About this task> In the forum thread about EMT job interviews below, list every piece of advice in Shishkabob's sentence that begins "Be clean kept".

━━━ Document passage

Just yell "BSI, scene safe?" as soon as your proctor says hello when you do practicals.


----------



## AJ Hidell (May 20, 2009)

I may be confused, but I took the OP to be talking about the hiring process, not the initial training process.


----------



## Afflixion (May 20, 2009)

believe he means when going for a job. My reasoning is because people are nervous and think to far into the subject matter. When your being interviewed at a potential place of employment without any experience no matter what your going to third ride for a while then second out then go with just a partner.


----------



## phabib (May 20, 2009)

My bad then.

to the OP, you never know what criteria the employer is looking for. It's all very subjective.


----------



## highvelocity84 (May 20, 2009)

do they have to tell you that they were looking for F/T positions and if you're looking for something other than that (like P/T) then that's the reason why you're selected?

see, i've tried talking to HR but she won't answer my question.  then again, she did NOT interview me.  do you think by calling one of the EMT's who did the interview might give me some feedback?


----------



## JeffDHMC (May 20, 2009)

HR typically won't talk to you about that kind of stuff. I don't know a lot about HR law, but that has been my observation on numerous occasions. 

As far as calling around and asking about your interview and such? I can promise you that most organizations frown upon that type of behavior and will strike your name from any future interview lists. Not many like to hear from HR that so and so keeps calling. One comes across as really high maintenance when loads of calls are placed after a failed interview. Personally, I would let it go and re-apply when you can. Interviews differ from agency to agency, but they are all pretty much the same when they feel like they made the correct decision initially and someone keeps calling back.


----------



## Shishkabob (May 20, 2009)

Speaking from a management position myself, the number 1 reason someone will not get a job is impressions.


If I meet you for the first time, I'll size you up in less than 10 seconds.  If in that 10 seconds I decide I don't like you, it doesn't matter what your resume says.


The old cliche holds true-- First impressions are everything.


Be clean kept, shake hands, maintain eye contact (short of staring), HAVE A RESUME, dress properly, and be filled with manners.


----------



## highvelocity84 (May 20, 2009)

JeffDHMC,

I just wanted to state that I only tried to ask H.R. once about it.
I know the name of one EMT that interviewed me.
If she never calls me back, oh well.
I have to try.  I'm a certified EMT w/no experience who walked in there with a resume, references & letter of recommendation from my EMT teacher.  I dressed professional.  My EMT person says I did well on my tests from what I told him.

NO ONE else had a resume.  Only 1 person other than myself actually "looked" professional, dress code wise.



JeffDHMC said:


> HR typically won't talk to you about that kind of stuff. I don't know a lot about HR law, but that has been my observation on numerous occasions.

━━━━━━
━━━ Data

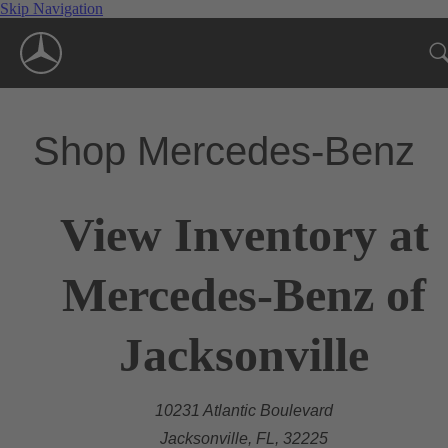
Skip Navigation
Shop Mercedes-Benz
View Inventory at
Mercedes-Benz of
Jacksonville
10231 Atlantic Boulevard
Jacksonville, FL, 32225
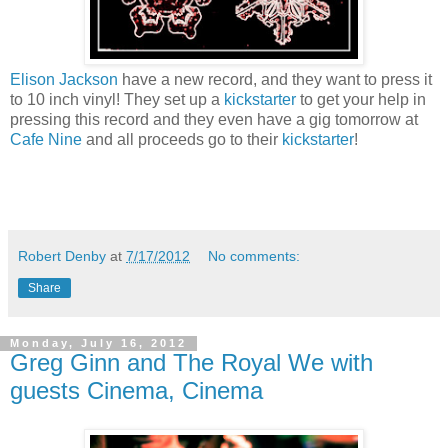
Elison Jackson
have a new record, and they want to press it
to 10 inch vinyl! They set up a
kickstarter
to get your help in
pressing this record and they even have a gig tomorrow at
Cafe Nine
and all proceeds go to their
kickstarter
!
Robert Denby
at
7/17/2012
No comments:
Share
Monday, July 16, 2012
Greg Ginn and The Royal We with
guests Cinema, Cinema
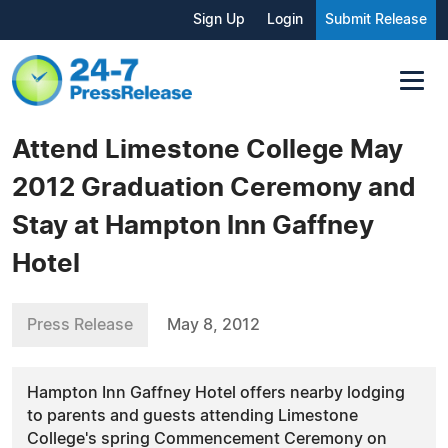
Sign Up
Login
Submit Release
Attend Limestone College May
2012 Graduation Ceremony and
Stay at Hampton Inn Gaffney
Hotel
Press Release
May 8, 2012
Hampton Inn Gaffney Hotel offers nearby lodging
to parents and guests attending Limestone
College's spring Commencement Ceremony on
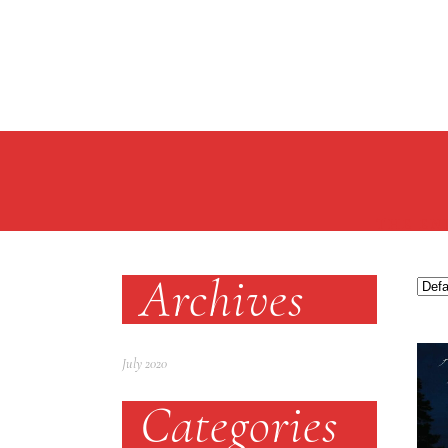
THE EN
Archives
July 2020
Categories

━━━━━━

Completed task>
- Be clean kept
- Shake hands
- Maintain eye contact (short of staring)
- Have a resume
- Dress properly
- Be filled with manners